Record set >>

----

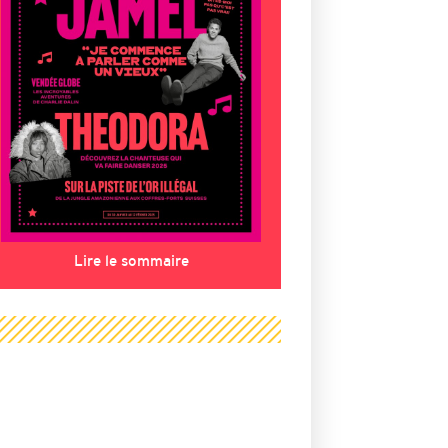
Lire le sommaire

----

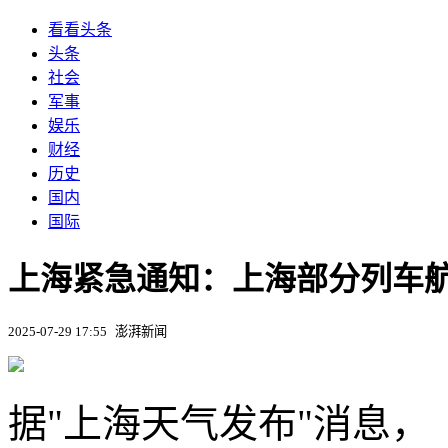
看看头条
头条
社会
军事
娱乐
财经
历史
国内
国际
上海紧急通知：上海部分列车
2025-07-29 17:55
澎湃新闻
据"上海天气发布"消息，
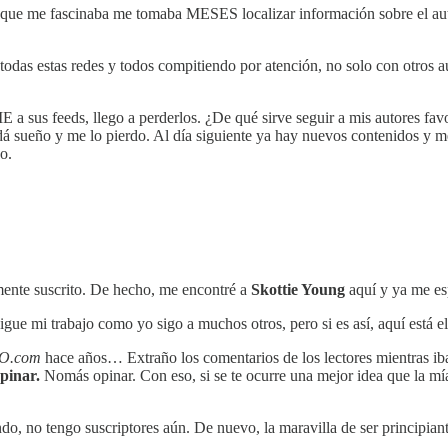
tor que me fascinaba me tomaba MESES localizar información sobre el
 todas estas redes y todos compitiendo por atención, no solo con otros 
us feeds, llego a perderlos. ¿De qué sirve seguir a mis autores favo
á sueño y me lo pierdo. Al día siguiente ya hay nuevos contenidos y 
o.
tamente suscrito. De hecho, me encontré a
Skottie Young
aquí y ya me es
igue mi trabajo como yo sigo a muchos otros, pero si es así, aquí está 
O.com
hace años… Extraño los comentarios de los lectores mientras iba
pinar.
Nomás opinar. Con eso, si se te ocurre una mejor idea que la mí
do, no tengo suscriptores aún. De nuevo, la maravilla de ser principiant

----

Brief >> Lay out the lines between the one containing "tor que me fascinaba" and the one containing "do, no tengo", inclusive, as a JSON list of strings with one string per line, leaving out any blank lines.

Output of the task >>
[
  "tor que me fascinaba me tomaba MESES localizar información sobre el",
  " todas estas redes y todos compitiendo por atención, no solo con otros ",
  "us feeds, llego a perderlos. ¿De qué sirve seguir a mis autores favo",
  "á sueño y me lo pierdo. Al día siguiente ya hay nuevos contenidos y ",
  "o.",
  "tamente suscrito. De hecho, me encontré a",
  "Skottie Young",
  "aquí y ya me es",
  "igue mi trabajo como yo sigo a muchos otros, pero si es así, aquí está ",
  "O.com",
  "hace años… Extraño los comentarios de los lectores mientras iba",
  "pinar.",
  "Nomás opinar. Con eso, si se te ocurre una mejor idea que la mí",
  "do, no tengo suscriptores aún. De nuevo, la maravilla de ser principiant"
]